What about the presence of religious leaders at the movement?
They came on their own and they are also part of civil society. I was not enthused about Baba Ramdev’s presence. I think he has an empire now and he thinks it can translate into electoral support and it can become a significant voice in Indian public life but Indian democracy can take care of that too.

Many said some of the people at the helm over-simplified a complex issue of governance, what do you think?
A movement is not supposed to provide you with academic pleasures and sophisticated analysis. It is supposed to draw people who have simple arguments. But the way it was done by Anna Hazare, it allowed the diversity of support bases to come together.

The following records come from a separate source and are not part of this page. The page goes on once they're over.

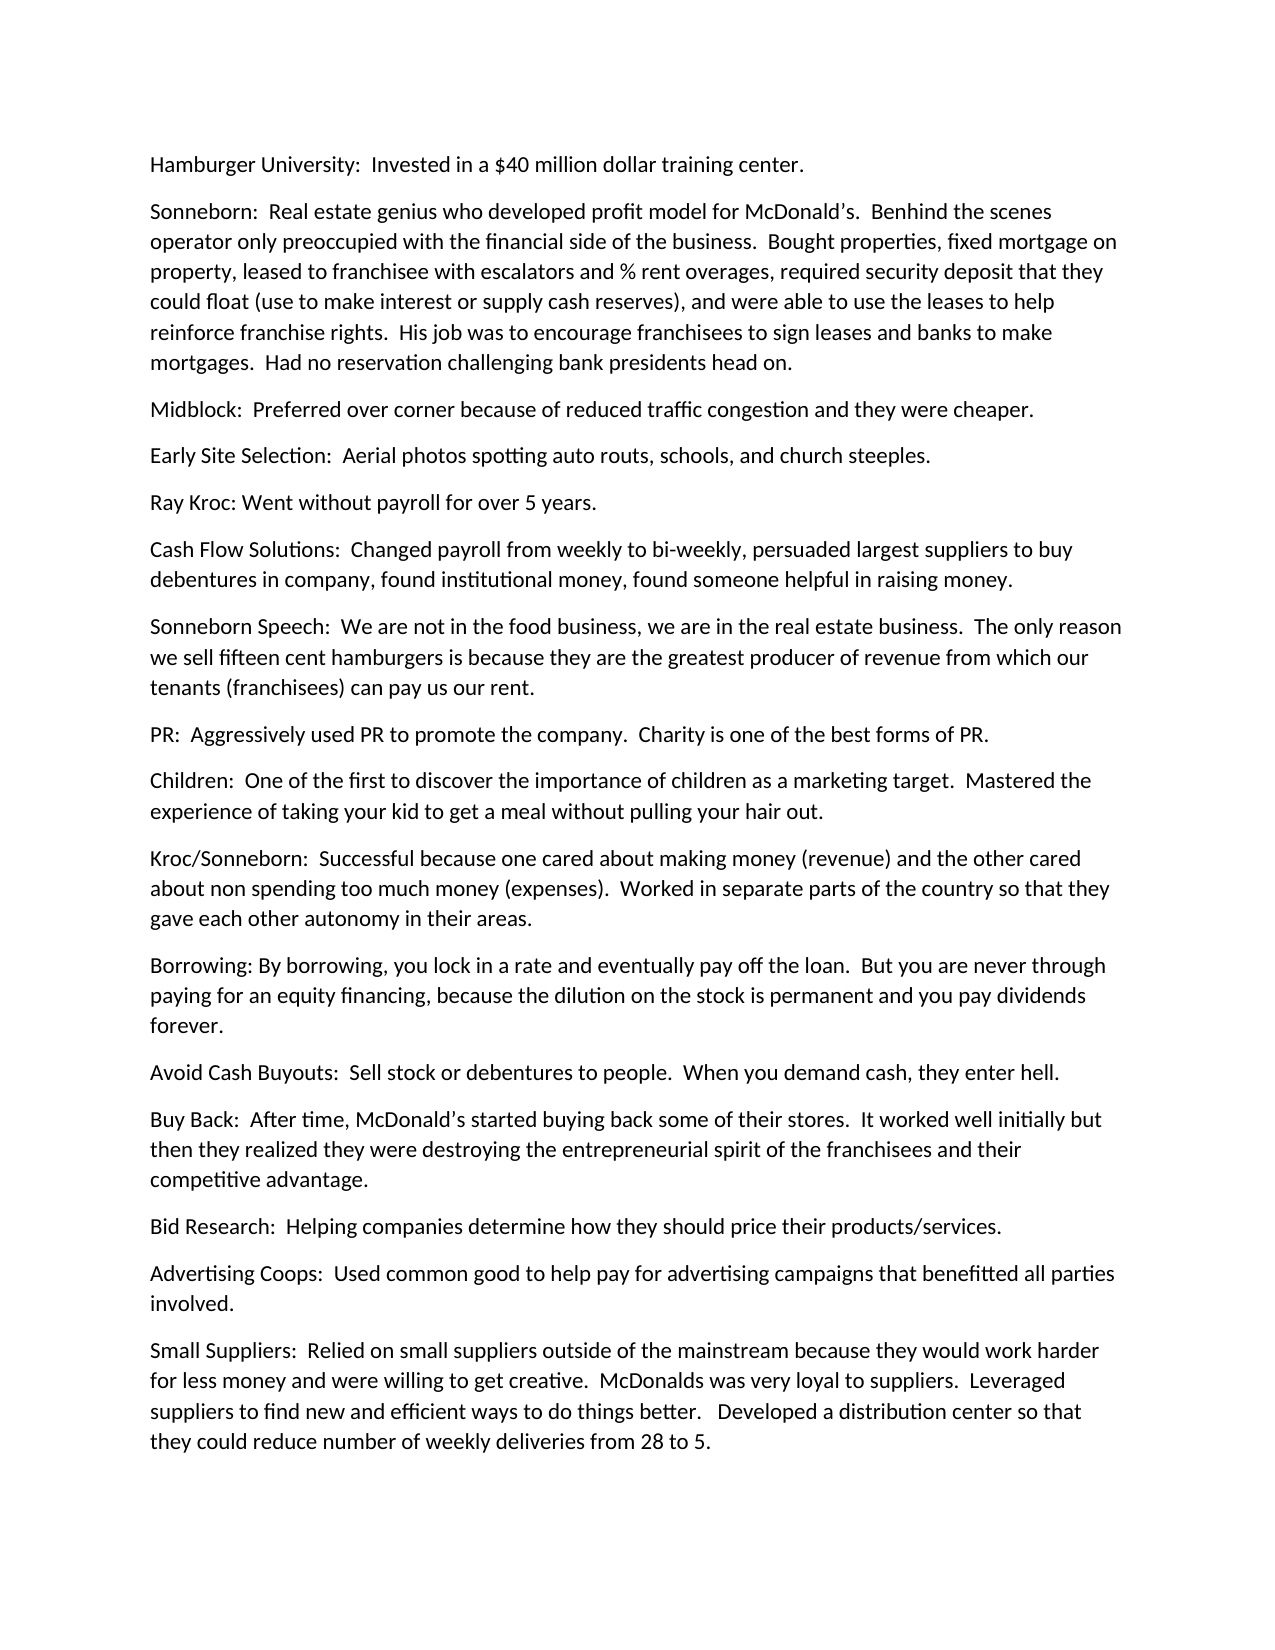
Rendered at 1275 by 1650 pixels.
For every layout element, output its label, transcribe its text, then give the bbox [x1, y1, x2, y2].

text Hamburger University: Invested in a $40 million dollar training center. [150, 150, 1125, 178]
text Midblock: Preferred over corner because of reduced traffic congestion and they were cheaper. [150, 395, 1125, 423]
text Borrowing: By borrowing, you lock in a rate and eventually pay off the loan. But you are never through paying for an equity financing, because the dilution on the stock is permanent and you pay dividends forever. [150, 951, 1125, 1039]
text Early Site Selection: Aerial photos spotting auto routs, schools, and church steeples. [150, 442, 1125, 470]
text PR: Aggressively used PR to promote the company. Charity is one of the best forms of PR. [150, 720, 1125, 748]
text Bid Research: Helping companies determine how they should price their products/services. [150, 1212, 1125, 1241]
text Sonneborn: Real estate genius who developed profit model for McDonald’s. Benhind the scenes operator only preoccupied with the financial side of the business. Bought properties, fixed mortgage on property, leased to franchisee with escalators and % rent overages, required security deposit that they could float (use to make interest or supply cash reserves), and were able to use the leases to help reinforce franchise rights. His job was to encourage franchisees to sign leases and banks to make mortgages. Had no reservation challenging bank presidents head on. [150, 197, 1125, 376]
text Sonneborn Speech: We are not in the food business, we are in the real estate business. The only reason we sell fifteen cent hamburgers is because they are the greatest producer of revenue from which our tenants (franchisees) can pay us our rent. [150, 612, 1125, 701]
text Cash Flow Solutions: Changed payroll from weekly to bi-weekly, persuaded largest suppliers to buy debentures in company, found institutional money, found someone helpful in raising money. [150, 535, 1125, 594]
text Small Suppliers: Relied on small suppliers outside of the mainstream because they would work harder for less money and were willing to get creative. McDonalds was very loyal to suppliers. Leveraged suppliers to find new and efficient ways to do things better. Developed a distribution center so that they could reduce number of weekly deliveries from 28 to 5. [150, 1336, 1125, 1455]
text Ray Kroc: Went without payroll for over 5 years. [150, 488, 1125, 517]
text Kroc/Sonneborn: Successful because one cared about making money (revenue) and the other cared about non spending too much money (expenses). Worked in separate parts of the country so that they gave each other autonomy in their areas. [150, 844, 1125, 932]
text Avoid Cash Buyouts: Sell stock or debentures to people. When you demand cash, they enter hell. [150, 1058, 1125, 1086]
text Children: One of the first to discover the importance of children as a marketing target. Mastered the experience of taking your kid to get a meal without pulling your hair out. [150, 767, 1125, 825]
text Advertising Coops: Used common good to help pay for advertising campaigns that benefitted all parties involved. [150, 1259, 1125, 1318]
text Buy Back: After time, McDonald’s started buying back some of their stores. It worked well initially but then they realized they were destroying the entrepreneurial spirit of the franchisees and their competitive advantage. [150, 1105, 1125, 1194]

How would you describe Hazare?
I have not studied him enough to comment on his life. I will only say this: he knew that he didn’t have the charisma of a Gandhi or a Jayprakash Narayan. So he played a low-key role. He didn’t accept either the chairmanship or co-chairmanship of the Joint Committee. It tells you something. I think we should be proud that this movement has been run not by great intellectuals or great political leaders. It has been run by modest persons. Born from the experience of everyday life and common sense.

Has this movement given the impression that all politicians are corrupt?
Yes it has endorsed that position. But this blow was in any case going to be delivered in some form or another. We are lucky that this message has not been delivered by the army but through a relatively small movement. In fact, I’m glad it’s partly a middle-class movement and possibly thousands of those where children suspect their own parents and grandparents are corrupt. There could be a little bit of embarrassment generated.

Is there a danger of this becoming a precedent for vigilantism?
That danger is always present in our society, starting with the films of Amitabh Bachchan in the 1960s.